Active caspase-9 then cleaves and activates downstream executioner caspases (caspase-3, -6, -7), leading to apoptosis. The activity of caspase-9 is regulated by:
In Alzheimer's disease, mitochondrial dysfunction leads to increased MOMP and caspase-9 activation:
Caspase-9 mediates dopaminergic neuron death through:
In amyotrophic lateral sclerosis:
Caspase-9 inhibitors are being explored for neuroprotection:
| Agent | Mechanism | Status | Disease |
|---|---|---|---|
| Z-LEHD-FMK | Caspase-9 inhibitor | Preclinical | Stroke, AD |
| Ac-LEHD-CHO | Reversible inhibitor | Research | Neuroprotection |
| XIAP antagonists | Release caspase-9 | Research | Cancer, neurodegeneration |
| Disease | Role | Evidence |
|---|---|---|
| Alzheimer's Disease | Mitochondrial apoptosis | Elevated caspase-9 in AD brain[3] |
| Parkinson's Disease | Dopaminergic neuron death | Activated in PD models[4] |
| ALS | Motor neuron death | Caspase-9 in ALS spinal cord |
| Stroke | Ischemic injury | Mediates neuronal death post-stroke |
CASP9 is expressed in multiple brain regions:
[1] Li P, et al. Cytochrome c and dATP-dependent formation of Apaf-1/caspase-9 complex initiates an apoptotic protease cascade. Cell. 1997.
[2] Rodriguez J, Lazebnik Y. Caspase-9 and APAF-1 form an active holoenzyme. Genes Dev. 1999.
[3] Harwood SM, et al. Caspase-9 is the principal caspase responsible for the cleavage of the human Alzheimer-associated tau protein. J Alzheimers Dis. 2005.
[4] Wang H, et al. The role of mitochondrial pathways in the pathogenesis of Parkinson's disease. J Neural Transm (Vienna). 2018.
The study of Caspase 9 (Casp9) has evolved significantly over the past decades. Research in this area has revealed important insights into the underlying mechanisms of neurodegeneration and continues to drive therapeutic development.

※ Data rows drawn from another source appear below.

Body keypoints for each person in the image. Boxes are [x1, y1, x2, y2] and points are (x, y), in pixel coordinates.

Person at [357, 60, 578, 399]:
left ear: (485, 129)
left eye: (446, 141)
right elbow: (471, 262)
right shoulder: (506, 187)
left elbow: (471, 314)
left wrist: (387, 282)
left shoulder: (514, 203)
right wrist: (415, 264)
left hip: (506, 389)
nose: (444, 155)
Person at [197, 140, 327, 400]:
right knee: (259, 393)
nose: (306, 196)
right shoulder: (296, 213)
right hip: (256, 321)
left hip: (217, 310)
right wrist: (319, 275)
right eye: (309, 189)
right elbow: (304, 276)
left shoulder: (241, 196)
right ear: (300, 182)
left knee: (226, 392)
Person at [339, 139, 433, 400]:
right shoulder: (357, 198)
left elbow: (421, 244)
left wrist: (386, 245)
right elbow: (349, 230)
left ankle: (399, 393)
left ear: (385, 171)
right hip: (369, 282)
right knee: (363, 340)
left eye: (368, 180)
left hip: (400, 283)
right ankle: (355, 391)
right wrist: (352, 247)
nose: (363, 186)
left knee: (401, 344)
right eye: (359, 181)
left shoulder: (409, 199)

Historical context and key discoveries in this field have shaped our current understanding and will continue to guide future research directions.
[1] Li P, et al. Cytochrome c and dATP-dependent formation of Apaf-1/caspase-9 complex initiates an apoptotic protease cascade. Cell. 1997;91(4):479-489.
[2] Rodriguez J, Lazebnik Y. Caspase-9 and APAF-1 form an active holoenzyme. Genes Dev. 1999;13(24):3179-3184.
[3] Harwood SM, et al. Caspase-9 is the principal caspase responsible for the cleavage of the human Alzheimer-associated tau protein. J Alzheimers Dis. 2005;7(4):243-254.
[4] Wang H, et al. The role of mitochondrial pathways in the pathogenesis of Parkinson's disease. J Neural Transm (Vienna). 2018;125(3):349-367.